A. Brief Introduction
Mt. Wudangshan, also called Mt. Taihe or Mt. Xianshi in the past, is located near the city of Danjiangkou, in central Hubei Province. There are 72 peaks, 36 cliffs, 24 gullies, 3 lakes, 9 springs and 10 ponds there. The main peak, Tianzhu Peak, has an altitude of 1,612 m.
Mt. Wudangshan is well vegetated and boasts rich plant resources. About 600 kinds of Chinese herbs, one third of the total recorded in the encyclopedic Compendium of Materia Medica written by Li Shizhen in the Ming Dynasty, grow on the mountain. For this reason, the mountain is also famous as a natural drugstore.
Wudangshan is a scenic resort perfectly integrating natural landscape with man-made buildings. Taoist temples are prominent here. During the reign of Emperor Zhenguan of the Tang Dynasty (627-649), the Wulong (five dragons) Temple was built. And in 1412, Emperor Zhu Di, an enthusiastic Taoist, ordered the construction of 33 temples, which were completed in 1423. The various Taoist structures cover a total area of 1.6 million sq. m. Among them, the most magnificent temple is the Golden Hall, which is made of fine copper on a granite foundation. The seated Taoist figure in the hall is cast so exquisitely that it is regarded as a masterpiece representing the highest level of ancient China's copper casting.
B. Cultural Heritage
There are four Taoist palaces, remains of two other palaces, two temples and a number of cliff temples and halls of worship remaining on Mt. Wudangshan. The original features of these constructions are well preserved in terms of layout, design, style, materials and technique. Taoist halls are mainly built in secluded nooks or on terraces, surrounded by nunneries and halls of worship. And cliff temples are usually built on prominent peaks, with which the mountain abounds. The temples and halls are architecturally superb, and have great cultural and technological value. They are invaluable material for the study of the politics of the early Ming Dynasty, the religious history of China and ancient Chinese buildings.
The major characteristics of ancient groups of buildings on Mt. Wudangshan can be summed up as follows:
Superb Techniques The buildings vary in style, and are constructed with different materials. There are wooden temples, copper halls and stone cliff temples. Statues made from copper, wood, stone and earth are noted for their delicate techniques and artistic creativity.
Treasure House of Taoist Architecture The Taoist buildings on the mountain were planned by emperors, and managed by imperial officials.
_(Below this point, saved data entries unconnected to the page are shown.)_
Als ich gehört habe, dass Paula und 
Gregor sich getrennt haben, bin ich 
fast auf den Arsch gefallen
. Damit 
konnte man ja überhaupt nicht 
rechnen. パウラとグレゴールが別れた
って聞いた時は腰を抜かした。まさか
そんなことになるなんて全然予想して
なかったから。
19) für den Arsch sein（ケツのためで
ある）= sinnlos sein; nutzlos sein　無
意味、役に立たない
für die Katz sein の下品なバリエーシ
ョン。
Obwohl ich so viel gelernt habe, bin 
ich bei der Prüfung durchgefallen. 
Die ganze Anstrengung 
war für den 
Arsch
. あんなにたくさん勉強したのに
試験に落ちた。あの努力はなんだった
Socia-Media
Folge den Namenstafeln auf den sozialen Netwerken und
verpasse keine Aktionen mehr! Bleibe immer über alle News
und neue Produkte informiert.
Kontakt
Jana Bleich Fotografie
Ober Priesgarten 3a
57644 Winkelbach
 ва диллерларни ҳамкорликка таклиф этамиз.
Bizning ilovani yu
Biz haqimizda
The buildings were designed on such a grand scale, constructed with so much care, and furnished with so many lavish statues and items of worship that they are regarded as unprecedented masterpieces among China's existing Taoist constructions.
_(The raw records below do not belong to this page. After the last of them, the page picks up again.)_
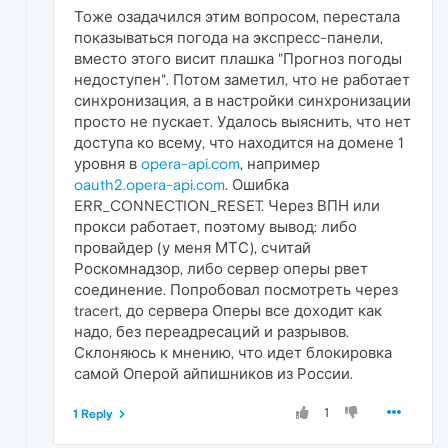
Тоже озадачился этим вопросом, перестала
показываться погода на экспресс-панели,
вместо этого висит плашка "Прогноз погоды
недоступен". Потом заметил, что не работает
синхронизация, а в настройки синхронизации
просто не пускает. Удалось выяснить, что нет
доступа ко всему, что находится на домене 1
уровня в
opera-api.com
, например
oauth2.opera-api.com
. Ошибка
ERR_CONNECTION_RESET. Через ВПН или
прокси работает, поэтому вывод: либо
провайдер (у меня МТС), считай
Роскомнадзор, либо сервер оперы рвет
соединение. Попробовал посмотреть через
tracert, до сервера Оперы все доходит как
надо, без переадресаций и разрывов.
Склоняюсь к мнению, что идет блокировка
самой Оперой айпишников из России.
1
1 Reply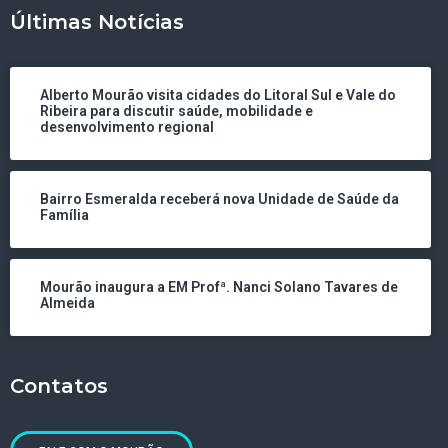
Últimas Notícias
Alberto Mourão visita cidades do Litoral Sul e Vale do
Ribeira para discutir saúde, mobilidade e
desenvolvimento regional
Bairro Esmeralda receberá nova Unidade de Saúde da
Família
Mourão inaugura a EM Profª. Nanci Solano Tavares de
Almeida
Contatos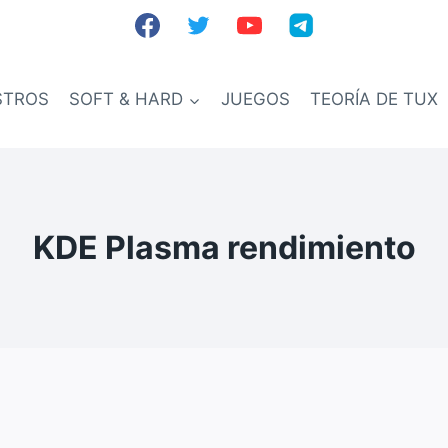
STROS
SOFT & HARD
JUEGOS
TEORÍA DE TUX
KDE Plasma rendimiento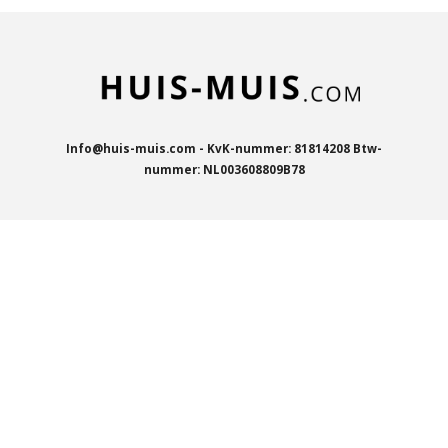
Info@huis-muis.com - KvK-nummer: 81814208 Btw-
nummer: NL003608809B78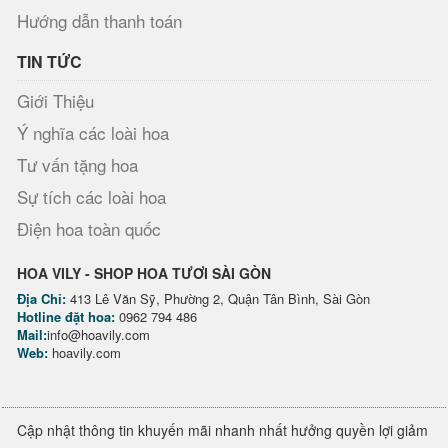
Hướng dẫn thanh toán
TIN TỨC
Giới Thiệu
Ý nghĩa các loài hoa
Tư vấn tặng hoa
Sự tích các loài hoa
Điện hoa toàn quốc
HOA VILY - SHOP HOA TƯƠI SÀI GÒN
Địa Chỉ:
413 Lê Văn Sỹ, Phường 2, Quận Tân Bình, Sài Gòn
Hotline đặt hoa:
0962 794 486
Mail:
info@hoavily.com
Web:
hoavily.com
Cập nhật thông tin khuyến mãi nhanh nhất hưởng quyền lợi giảm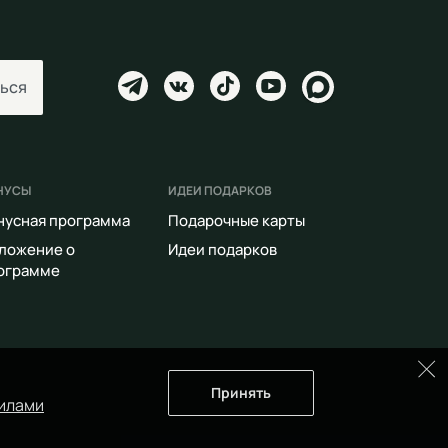
ься
НУСЫ
ИДЕИ ПОДАРКОВ
нусная программа
Подарочные карты
ложение о
Идеи подарков
ограмме
Принять
илами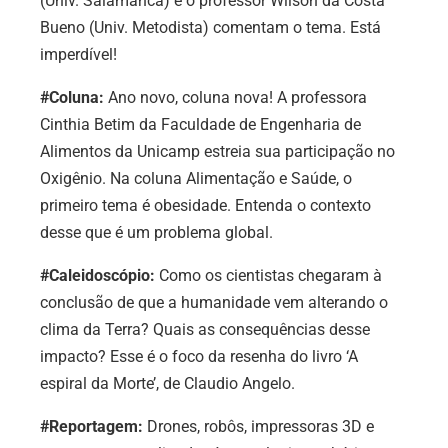
(Univ. Salamanca) e o professor Wilson da Costa
Bueno (Univ. Metodista) comentam o tema. Está
imperdível!
#Coluna:
Ano novo, coluna nova! A professora
Cinthia Betim da Faculdade de Engenharia de
Alimentos da Unicamp estreia sua participação no
Oxigênio. Na coluna Alimentação e Saúde, o
primeiro tema é obesidade. Entenda o contexto
desse que é um problema global.
#Caleidoscópio:
Como os cientistas chegaram à
conclusão de que a humanidade vem alterando o
clima da Terra? Quais as consequências desse
impacto? Esse é o foco da resenha do livro ‘A
espiral da Morte’, de Claudio Angelo.
#Reportagem:
Drones, robôs, impressoras 3D e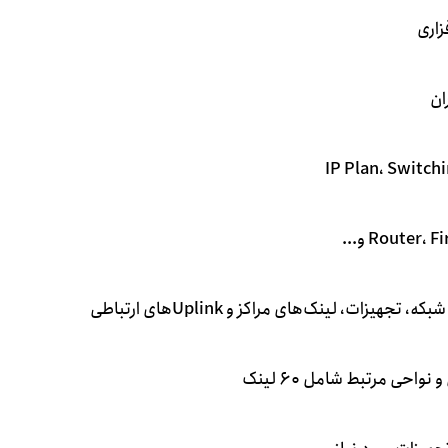
زاری
ان
زات، لینک‌های مراکز و Uplinkهای ارتباطی
احی مرتبط شامل ۶۰ لینک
Historical Significance The extensive construction on Mt. Wudangshan was carried out when Emperor Zhu of the Ming Dynasty was making great efforts to expand external contacts and promote Taoism in the country. He intended to consolidate his rule by instilling into his subordinates the idea that the imperial power is endowed by Heaven. Therefore, these Taoist buildings are of great significance for the study of the history and religious belief of that period.
C. Taoist Culture
The history of Taoism at Mt. Wudangshan can be traced back about 2,000 years. It began to prosper in the Tang and Song dynasties, and reached its heyday in the Ming Dynasty. Taoism witnessed a decline in the ensuing Qing Dynasty, but it was revitalized after the founding of New China in 1949.
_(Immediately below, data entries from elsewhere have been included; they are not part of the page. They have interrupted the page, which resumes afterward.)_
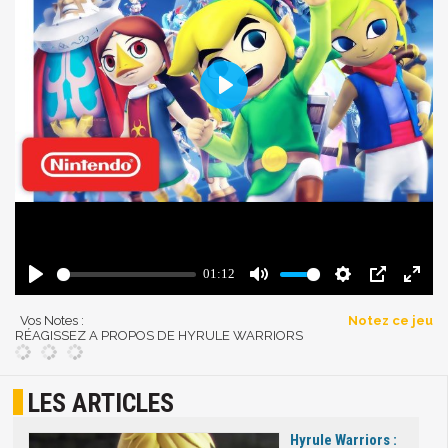
Vos Notes :
Notez ce jeu
RÉAGISSEZ A PROPOS DE HYRULE WARRIORS
LES ARTICLES
Hyrule Warriors :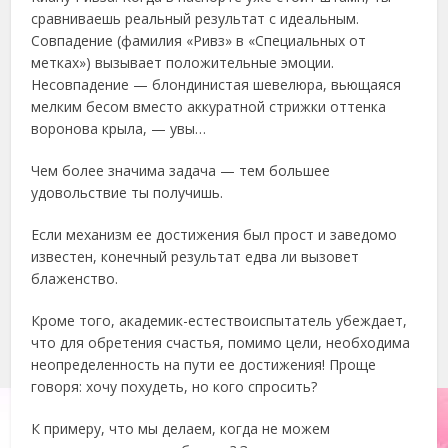
сравниваешь реальный результат с идеальным.
Совпадение (фамилия «Ривз» в «Специальных от
метках») вызывает положительные эмоции.
Несовпадение — блондинистая шевелюра, вьющаяся
мелким бесом вместо аккуратной стрижки оттенка
воронова крыла, — увы…
Чем более значима задача — тем большее
удовольствие ты получишь.
Если механизм ее достижения был прост и заведомо
известен, конечный результат едва ли вызовет
блаженство.
Кроме того, академик-естествоиспытатель убеждает,
что для обретения счастья, помимо цели, необходима
неопределенность на пути ее достижения! Проще
говоря: хочу похудеть, но кого спросить?
К примеру, что мы делаем, когда не можем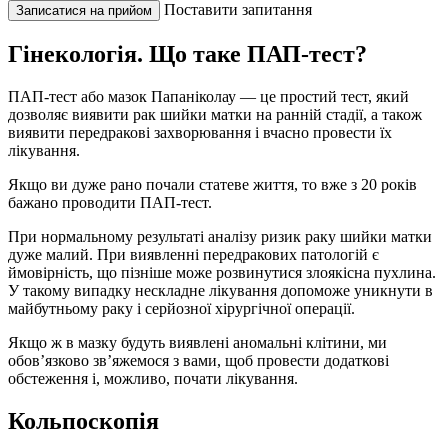
Поставити запитання
Записатися на прийом
Гінекологія. Що таке ПАП-тест?
ПАП-тест або мазок Папаніколау — це простий тест, який
дозволяє виявити рак шийки матки на ранній стадії, а також
виявити передракові захворювання і вчасно провести їх
лікування.
Якщо ви дуже рано почали статеве життя, то вже з 20 років
бажано проводити ПАП-тест.
При нормальному результаті аналізу ризик раку шийки матки
дуже малий. При виявленні передракових патологій є
ймовірність, що пізніше може розвинутися злоякісна пухлина.
У такому випадку нескладне лікування допоможе уникнути в
майбутньому раку і серйозної хірургічної операції.
Якщо ж в мазку будуть виявлені аномальні клітини, ми
обов’язково зв’яжемося з вами, щоб провести додаткові
обстеження і, можливо, почати лікування.
Кольпоскопія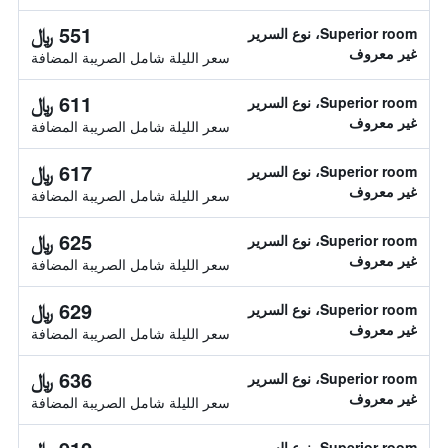
551 ﷼
Superior room، نوع السرير
غير معروف
سعر الليلة شامل الصريبة المضافة
611 ﷼
Superior room، نوع السرير
غير معروف
سعر الليلة شامل الصريبة المضافة
617 ﷼
Superior room، نوع السرير
غير معروف
سعر الليلة شامل الصريبة المضافة
625 ﷼
Superior room، نوع السرير
غير معروف
سعر الليلة شامل الصريبة المضافة
629 ﷼
Superior room، نوع السرير
غير معروف
سعر الليلة شامل الصريبة المضافة
636 ﷼
Superior room، نوع السرير
غير معروف
سعر الليلة شامل الصريبة المضافة
Superior room، نوع السرير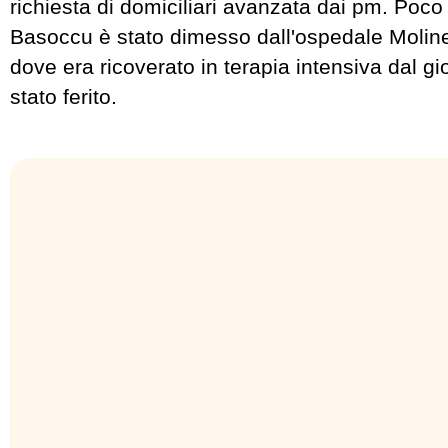
richiesta di domiciliari avanzata dai pm. Poco
Basoccu è stato dimesso dall'ospedale Molinet
dove era ricoverato in terapia intensiva dal gi
stato ferito.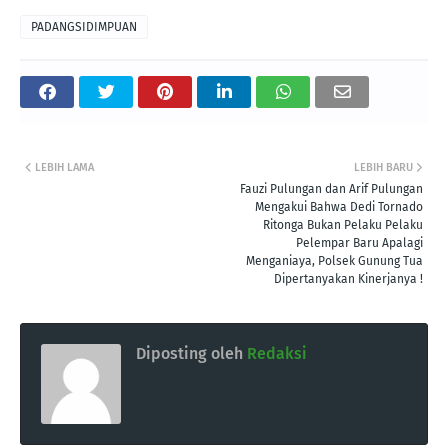
PADANGSIDIMPUAN
LEBIH LAMA
LEBIH BARU
Fauzi Pulungan dan Arif Pulungan
Mengakui Bahwa Dedi Tornado
Ritonga Bukan Pelaku Pelaku
Pelempar Baru Apalagi
Menganiaya, Polsek Gunung Tua
Dipertanyakan Kinerjanya !
Diposting oleh
Redaksi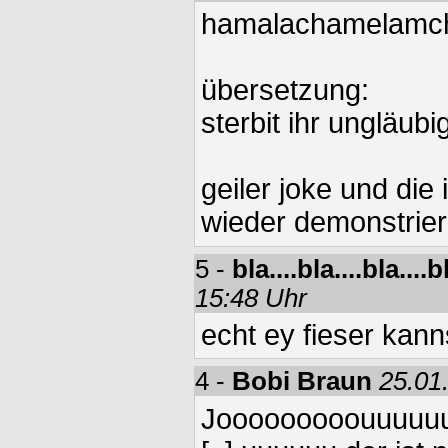
hamalachamelamc
übersetzung:
sterbit ihr ungläubi
geiler joke und di
wieder demonstrie
5 -
bla....bla....bla...
15:48 Uhr
echt ey fieser kanns 
4 -
Bobi Braun
25.01
Jooooooooouuuuu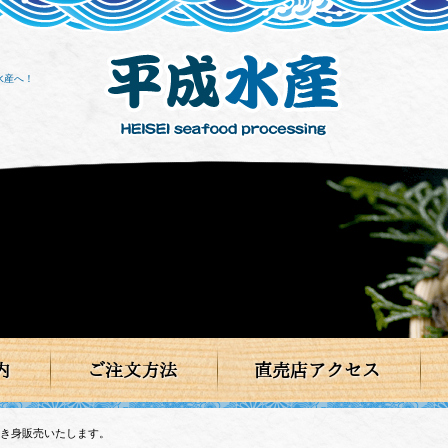
水産へ！
内
ご注文方法
直売店アクセス
蠣剥き身販売いたします。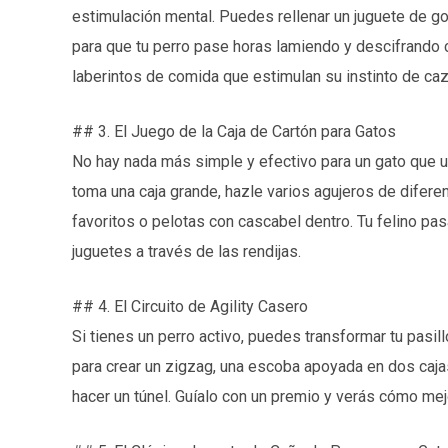
estimulación mental. Puedes rellenar un juguete de 
para que tu perro pase horas lamiendo y descifrando c
laberintos de comida que estimulan su instinto de caz
## 3. El Juego de la Caja de Cartón para Gatos
No hay nada más simple y efectivo para un gato que una
toma una caja grande, hazle varios agujeros de difer
favoritos o pelotas con cascabel dentro. Tu felino pa
juguetes a través de las rendijas.
## 4. El Circuito de Agility Casero
Si tienes un perro activo, puedes transformar tu pasill
para crear un zigzag, una escoba apoyada en dos cajas
hacer un túnel. Guíalo con un premio y verás cómo mejo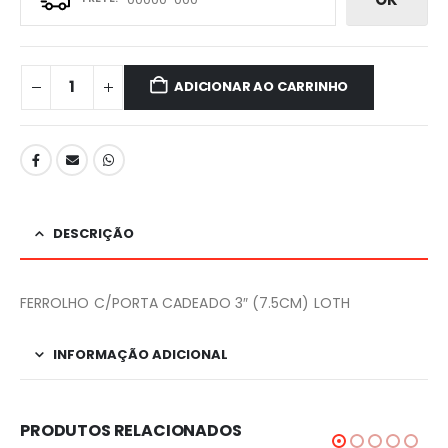
ADICIONAR AO CARRINHO
DESCRIÇÃO
FERROLHO C/PORTA CADEADO 3″ (7.5CM) LOTH
INFORMAÇÃO ADICIONAL
PRODUTOS RELACIONADOS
Taoist ritual activities follow a set of procedures handed down through generations of Taoist priests. The priests recite ancient scriptures and play Taoist music, following a centuries-old formula. Taoist music has been extensively studied by scholars and experts.
D. Wudangshan Wushu
Wudangshan wushu, noted for its exercise of the internal organs and breathing techniques, developed along with Wudangshan Taoism. Taoist priests put equal emphasis on religious practice and promotion of the health. They derived the principles of wushu from Taoist theories and applied Taoist practical approaches to wushu skills, thus gradually developing Wudangshan wushu which integrates ancient Chinese philosophy with extraordinary wushu skills. In the Ming Dynasty, Wudangshan wushu reached its height through the outstanding efforts of a Taoist priest named Zhang Sanfeng, and gradually became one of the major schools of Chinese wushu.